Are there uncountably many cube-free infinite binary words?

There are uncountably many cube-free infinite words. Indeed, consider any cube-free infinite word in 2 letters $a$ and $b$ (say, the Thue-Morse word). This word contains infinitely many occurrences of $a $. Replace some occurrences of $a$ by $a'$ and some occurrences of $a$ by $a''$. You get a new infinite word in $a',a'',b$ which is also cube-free (but in 3 letters), a continuum of them. One can then use a substitution from a 3-letter alphabet to a 2-letter alphabet that preserves cube-freeness (see Bean, Dwight R.; Ehrenfeucht, Andrzej; McNulty, George F.Avoidable patterns in strings of symbols. Pacific J. Math. 85 (1979), no. 2, 261–294) to obtain a continuum of cube-free words in 2 letters.
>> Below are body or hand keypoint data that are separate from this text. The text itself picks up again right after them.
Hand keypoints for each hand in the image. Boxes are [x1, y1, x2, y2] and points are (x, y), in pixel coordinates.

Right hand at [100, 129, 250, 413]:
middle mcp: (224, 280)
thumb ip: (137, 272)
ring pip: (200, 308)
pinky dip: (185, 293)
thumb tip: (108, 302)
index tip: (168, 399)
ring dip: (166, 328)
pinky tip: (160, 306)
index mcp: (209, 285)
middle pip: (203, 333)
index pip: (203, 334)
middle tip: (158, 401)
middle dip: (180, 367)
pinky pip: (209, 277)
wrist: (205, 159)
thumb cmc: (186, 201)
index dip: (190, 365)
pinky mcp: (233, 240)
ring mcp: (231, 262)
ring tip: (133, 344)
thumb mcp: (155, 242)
Denote by $\mu$ the mapping from the Thue-Morse sequence, $\mu(0)=01$ and $\mu(1)=10$. Now define a sequence of maps from binary words to binary words, $g$, so that $g_{\emptyset}(w)=w$, $g_{0b}(w)=\mu^2(g_{b}(w))$ and $g_{1b}(w)=0\mu^2(g_{b}(w))$. Now given an infinite binary sequence $B=b_1b_2\dots$ define $w_{B}$ to be the limit of $$g_{b_1}(w),g_{b_1b_2}(w),g_{b_1b_2b_3}(w),\dots$$ The $w_B$ give you uncountably many $7/3$-power free words (so in particular, cube free) which moreover have infinitely many overlaps.

This stronger result is proved here. I believe all known constructions of large families of such sequences are defined by iterative mappings.

One can also consider the following. Let x be the Thue Morse sequence. Let X be the closure of the set of shifts of sequences i.e. sequences obtained by deleting the first few letters. This set is perfect. Hence X is uncountable. Also every element of X is cube free.
The only thing to check here is that X is perfect. For this it is sufficient to check that x is a limit point. One can do this by using the fact that x is generated by the sequence $0 \rightarrow 01$ and $1 \rightarrow 10$. The topology on $\{0,1\}^{\mathbb N}$ is the product of the discrete topology on $\{0,1\}$ .